Using dredged material is not only good for the environment, Connor said, but it also has meaning when it takes on the form of rebuilding barrier islands, coastal marshes and replenishing beaches.
“The level of resources is unprecedented and very exciting, and we look to do good things with that,” he said, explaining that even in just the navigation portfolio of the Infrastructure Investment and Jobs Act, the Corps has funding for coastal navigation projects and the inland waterway system. On the coastal side, 10 deepening and widening projects have already been funded to date.

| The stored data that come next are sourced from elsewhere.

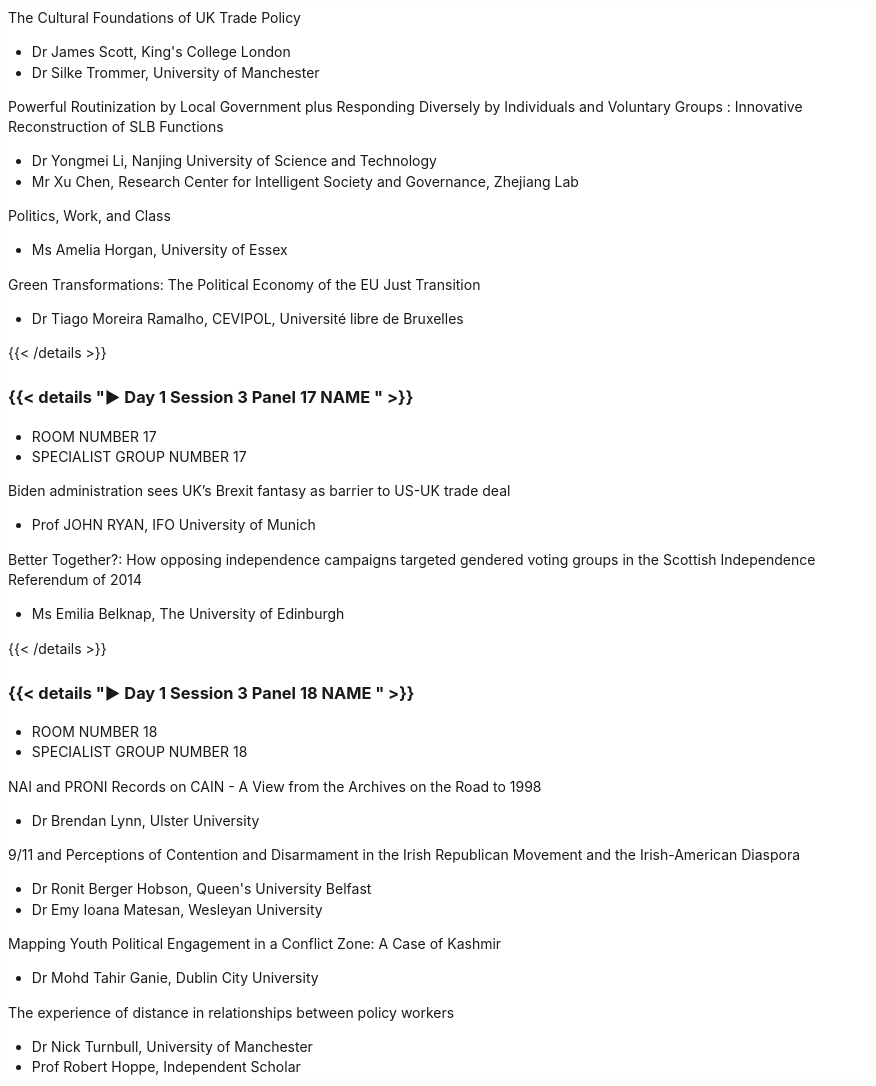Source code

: The Cultural Foundations of UK Trade Policy
  *  Dr James Scott, King's College London
  *  Dr Silke Trommer, University of Manchester


Powerful Routinization by Local Government plus Responding Diversely by Individuals and Voluntary Groups : Innovative Reconstruction of SLB Functions
  *  Dr Yongmei Li, Nanjing University of Science and Technology
  *  Mr Xu Chen, Research Center for Intelligent Society and Governance, Zhejiang Lab


Politics, Work, and Class
  *  Ms Amelia Horgan, University of Essex


Green Transformations: The Political Economy of the EU Just Transition
  *  Dr Tiago Moreira Ramalho, CEVIPOL, Université libre de Bruxelles


{{< /details  >}}


### {{< details "▶  Day 1 Session 3 Panel 17 NAME " >}}
 - ROOM NUMBER 17
 - SPECIALIST GROUP NUMBER 17

Biden administration sees UK’s Brexit fantasy as barrier to US-UK trade deal
  *  Prof JOHN RYAN, IFO University of Munich


Better Together?:  How opposing independence campaigns targeted gendered voting groups in the Scottish Independence Referendum of 2014
  *  Ms Emilia Belknap, The University of Edinburgh


{{< /details  >}}


### {{< details "▶  Day 1 Session 3 Panel 18 NAME " >}}
 - ROOM NUMBER 18
 - SPECIALIST GROUP NUMBER 18

NAI and PRONI Records on CAIN  - A View from the Archives on the Road to 1998
  *  Dr Brendan Lynn, Ulster University


9/11 and Perceptions of Contention and Disarmament in the Irish Republican Movement and the Irish-American Diaspora
  *  Dr Ronit Berger Hobson, Queen's University Belfast
  *  Dr Emy Ioana Matesan, Wesleyan University


Mapping Youth Political Engagement in a Conflict Zone: A Case of Kashmir
  *  Dr Mohd Tahir Ganie, Dublin City University


The experience of distance in relationships between policy workers
  *  Dr Nick Turnbull, University of Manchester
  *  Prof Robert Hoppe, Independent Scholar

Safe navigation is critical to the nation’s economy, and the partnership between the Corps and CMANC has led to safer California waterways, according to Fields, who also is a section chief with the LA District Navigation Branch.
“CMANC is a great collaborative team working together to acquire future funding for California projects,” he said.
Although he was not scheduled to speak at CMANC, Graham, the senior Corps of Engineers’ officer in attendance, provided final comments to attendees.
Watkins also added that one of the strengths of CMANC is that it’s been a successful partnership among local and federal agencies, other organizations and private sector vendors.
“We all work closely together and have identified our common goals – infrastructure, environmental and financial responsibility,” Watkins said. “We’re able to collaborate and advocate for all of those objectives, and we have good working relationships and enjoy each other’s company.”